We walked across, through the border, and I first saw it, that at times sheet metal, grey concrete, red brick, or steel bar wall topped with curling spiked shining metal barbed wire that sliced the land between a clusters of densely packed homes on the Tijuana side and the green hill dotted with telephone poles and communications towers on the U.S. side.
Crossing the pedestrian walkway into Tijuana one can see a mural, a hand coming up out of the earth, from beneath a painted border wall, the bare brown ground lined with little white crosses, like the lives lost scattered across the border, the hand was a tree trunk.
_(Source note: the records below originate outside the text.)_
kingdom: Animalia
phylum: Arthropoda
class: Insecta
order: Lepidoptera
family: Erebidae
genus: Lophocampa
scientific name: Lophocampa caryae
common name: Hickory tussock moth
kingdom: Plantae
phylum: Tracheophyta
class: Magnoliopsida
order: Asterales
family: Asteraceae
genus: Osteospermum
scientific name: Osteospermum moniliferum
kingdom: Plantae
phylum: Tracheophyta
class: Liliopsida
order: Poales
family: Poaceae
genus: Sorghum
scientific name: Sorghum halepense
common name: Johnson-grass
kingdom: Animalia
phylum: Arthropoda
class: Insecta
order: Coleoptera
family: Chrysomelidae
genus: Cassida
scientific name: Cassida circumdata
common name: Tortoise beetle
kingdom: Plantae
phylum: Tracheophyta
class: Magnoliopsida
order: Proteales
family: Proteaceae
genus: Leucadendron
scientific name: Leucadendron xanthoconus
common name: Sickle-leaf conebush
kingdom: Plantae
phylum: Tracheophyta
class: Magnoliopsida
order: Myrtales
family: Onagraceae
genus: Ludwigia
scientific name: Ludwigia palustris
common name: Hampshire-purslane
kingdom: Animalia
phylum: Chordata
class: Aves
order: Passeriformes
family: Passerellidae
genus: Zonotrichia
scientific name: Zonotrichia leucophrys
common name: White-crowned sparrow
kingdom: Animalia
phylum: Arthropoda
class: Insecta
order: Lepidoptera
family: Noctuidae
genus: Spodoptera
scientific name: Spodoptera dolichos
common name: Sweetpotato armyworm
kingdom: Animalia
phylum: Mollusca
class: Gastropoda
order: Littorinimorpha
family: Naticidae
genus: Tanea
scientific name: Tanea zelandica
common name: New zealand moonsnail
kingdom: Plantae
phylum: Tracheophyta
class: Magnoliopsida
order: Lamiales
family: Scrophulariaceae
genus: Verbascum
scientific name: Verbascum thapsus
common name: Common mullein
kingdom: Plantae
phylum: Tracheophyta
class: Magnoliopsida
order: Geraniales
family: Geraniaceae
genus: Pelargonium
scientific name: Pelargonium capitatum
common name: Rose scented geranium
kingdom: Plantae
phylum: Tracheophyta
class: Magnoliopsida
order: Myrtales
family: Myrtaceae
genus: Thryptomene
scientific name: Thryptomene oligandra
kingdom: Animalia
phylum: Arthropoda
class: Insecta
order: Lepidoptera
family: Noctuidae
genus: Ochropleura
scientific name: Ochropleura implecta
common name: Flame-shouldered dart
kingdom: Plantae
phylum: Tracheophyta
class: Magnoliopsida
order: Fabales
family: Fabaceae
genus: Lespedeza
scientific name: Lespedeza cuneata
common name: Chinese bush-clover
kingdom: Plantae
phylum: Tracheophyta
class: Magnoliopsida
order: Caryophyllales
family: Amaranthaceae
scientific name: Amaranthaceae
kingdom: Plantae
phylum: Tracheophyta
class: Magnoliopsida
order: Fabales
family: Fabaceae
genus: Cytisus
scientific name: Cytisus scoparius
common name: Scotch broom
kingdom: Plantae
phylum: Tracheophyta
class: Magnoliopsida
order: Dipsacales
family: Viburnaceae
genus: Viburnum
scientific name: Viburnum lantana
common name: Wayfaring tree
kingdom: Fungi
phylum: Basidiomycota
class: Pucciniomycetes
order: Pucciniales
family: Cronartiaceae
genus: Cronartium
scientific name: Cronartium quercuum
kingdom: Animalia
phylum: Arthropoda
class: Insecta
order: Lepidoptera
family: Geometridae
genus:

We passed over a bridge and down a few dark stairs. Indents in the concrete filled with shallow puddles.
It’s a calm Saturday morning, standing squinting in the bright sun blocks from the main pedestrian entrance to Tijuana, Calle Primera and Ave Madero, a big blue walking pedestrian sign that points the way to the USA, a truck rumbling slowly across the pedestrian walkway, its contents full of groceries, its diesel engine rumbling, growling at the Tijuana Wax Museum across the street, it’s neon purple and orange façade; a giant clock and multicolored roof.
Two black men speaking in in Haitian accents walked gesturing and exclaiming loudly walking down the pedestrian street. As we waited for a cab to take us to our first location, a short indigenous woman, she looked as if from southern Mexico, approached us, carrying a tray with boxes of gum to sell, her baby slung across her back, holding the hand of a small boy, about two and a half years old, shuffling his feet slowly. On her left a child a year older flanked his mother walking nearby. A waiter slowly opened the restaurant down the block, setting out lawn chairs and umbrellas, music nearby blasted a high tempo hopeful pop song as a light breeze whipped around the corner and the sun warmed the asphalt.
We picked up medical supplies and split up, to travel to some of the shelters, encampments, and churches of Tijuana where thousands of refugees stayed, awaiting asylum, afraid to return home, praying for a safe place to call home, to work, to raise their children, to fall in love.